HaveIBeenPwned / EmailAddressExtractor

A project to rapidly extract all email addresses from any files in a given path
BSD 3-Clause "New" or "Revised" License
64 stars 23 forks source link

Implements a performance tracker #43

Closed GStefanowich closed 1 year ago

GStefanowich commented 1 year ago

A start of a fix for #42. Seemed like a fun challenge to take a stab at

Added a --debug CLI flag to enable debug mode, it'll pass around an IPerformanceStack (which is meant to be similar to a Stack (eg; a Stacktrace)).

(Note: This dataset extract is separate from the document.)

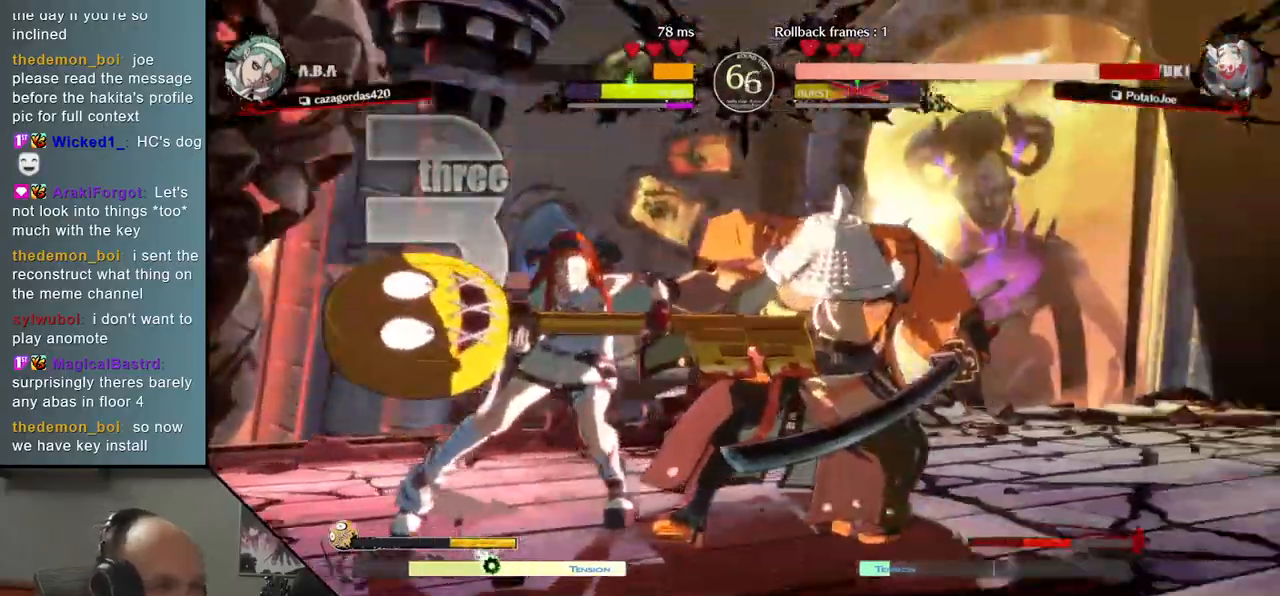
{"buttons": [], "left_stick": "down-right", "events": []}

The interface mainly adds two methods

// Create a new nested stack
IPerformanceStack CreateStack(string name);

// Add a new measured step in the current stack
void Step(string name);

When --debug is not enabled, it'll pass around an empty object which just calls void methods, so no accidental overhead performing normally:

static readonly IPerformanceStack DEFAULT = new DefaultPerformanceStack();

private sealed class DefaultPerformanceStack : IPerformanceStack {
    /// <inheritdoc />
    public IPerformanceStack CreateStack(string name)
        => this;

    /// <inheritdoc />
    public void Step(string name) {}

    public void Log() {}

    void IDisposable.Dispose() {}
}

The new logger output with debug on is:

Extraction time: 2,052ms
Addresses extracted: 16
Read lines total: 285,130
Read lines rate: 138,952/s

 - Read file x6 | Took 2,049ms (at ~342ms per)
   - Read line x356,412 | Took 2,018ms (at ~6μs per)
   - Run regex x356,411 | Took 1,117ms (at ~3μs per)
     - Check length    x308,890 | Took 337ms (at ~1μs per)
     - Capture string  x308,890 | Took 73ms (at ~0μs per)
     - Filter invalids x308,890 | Took 127ms (at ~0μs per)
     - Validate domain x285,130 | Took 90ms (at ~0μs per)

Read file and Run regex have nested stacks under them (Just some nice formatting). This way the amount of time spent on each action can be seen, and the average time for each iteration (default: microseconds).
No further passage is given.